MAXWELL, J., for the Court.
¶ 1. Willie James Clark ("Willie") and Aileen Brown Clark ("Aileen") were granted
¶ 2. We find that because Aileen failed to serve a Rule 4 summons in the divorce action, the chancellor lacked jurisdiction and erred in refusing to set aside the divorce. While the court lacked jurisdiction to grant the divorce, we find the chancellor had jurisdiction to enter the separate temporary support order, and it should be upheld. Therefore, we affirm in part and reverse and remand in part.
¶ 3. Aileen and Willie were married for five years before they separated in August 2007. They have one daughter from their marriage. On February 19, 2008, Aileen filed a complaint for divorce, and about ten days later filed an amended complaint for divorce. On May 30, 2008, she filed a motion for temporary support.
¶ 4. Willie was later served with two Rule 81 summons. The first directed him to appear and defend on June 13, 2008, which was the date set for a hearing on Aileen's motion requesting temporary alimony, child support, and custody. Willie did not appear on that date. The chancellor entered a temporary order a few days later granting Aileen $250 per week in "temporary family support" and awarding Aileen temporary custody of their daughter.
¶ 5. The second summons directed Willie to appear on July 25, 2008, to defend against Aileen's amended complaint for divorce. However, once again, Willie did not appear or otherwise defend.
¶ 6. The chancellor held a hearing on July 25, 2008, and entered a written judgment of divorce granting Aileen a divorce from Willie based upon the ground of adultery. Within this same written judgment of divorce, the chancellor also awarded Aileen custody of the couple's minor child and granted Willie "reasonable visitation." In addition, the chancellor awarded $750 per month in child support for Aileen as well as $250 per month in rehabilitative alimony for a three-year period. She was also granted ownership of a vehicle she had driven, and her last name was ordered to be restored to her maiden name. The chancellor also required Willie to provide his daughter's health insurance, and ordered Willie to pay $1,500 in attorney's fees. On August 29, 2008, the chancellor amended the written judgment of divorce, but no significant substantive changes were made.
¶ 7. On September 23, 2008, Willie filed a motion pursuant to Mississippi Rule of Civil Procedure 60(b) to set aside the chancellor's judgment of divorce. Six days later he filed an amended motion requesting the same relief, which the chancellor denied.

* [DATA SHOWN]
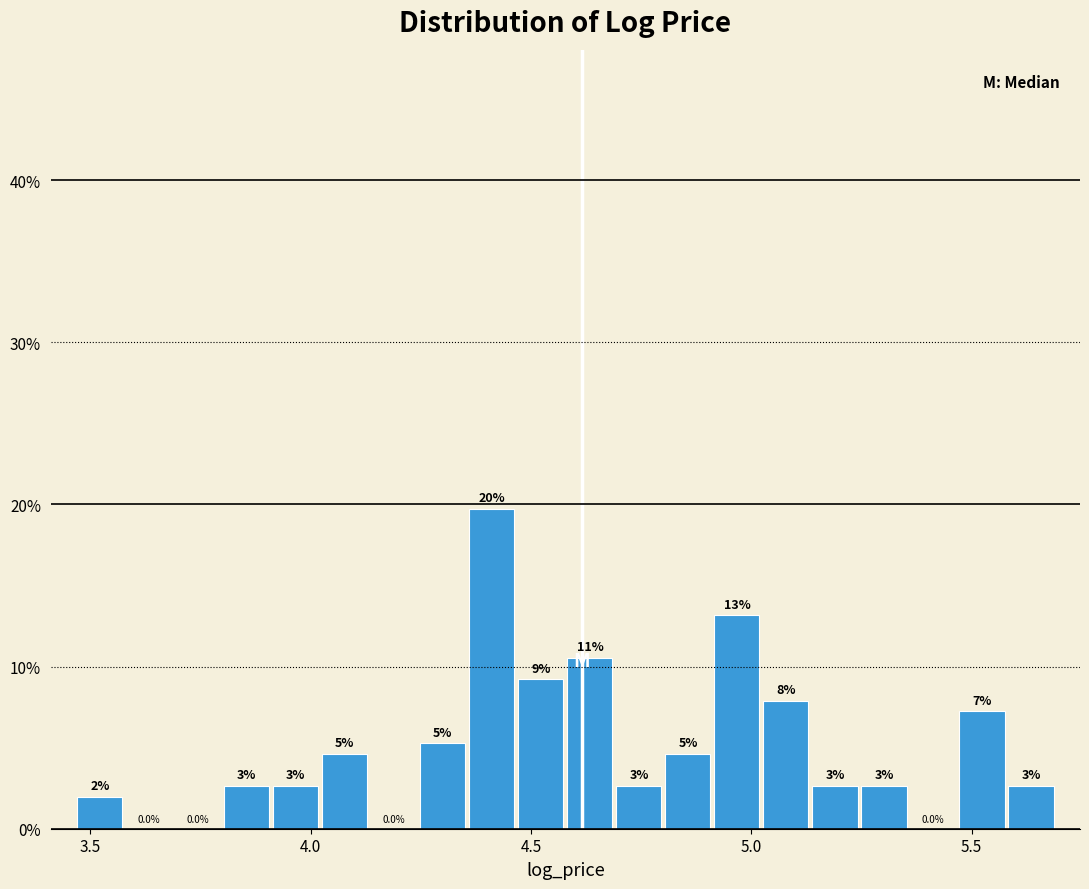

Read against the x-axis, roughly where is the centre of the tallest bar?

4.40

* [WORK TASK] How would this sentence from the court opinion read in Spanish: "Aileen and Willie were married for five years before they separated in August 2007."?

* [RESPONSE TO THE EXERCISE] Aileen y Willie estuvieron casados durante cinco años antes de separarse en agosto de 2007.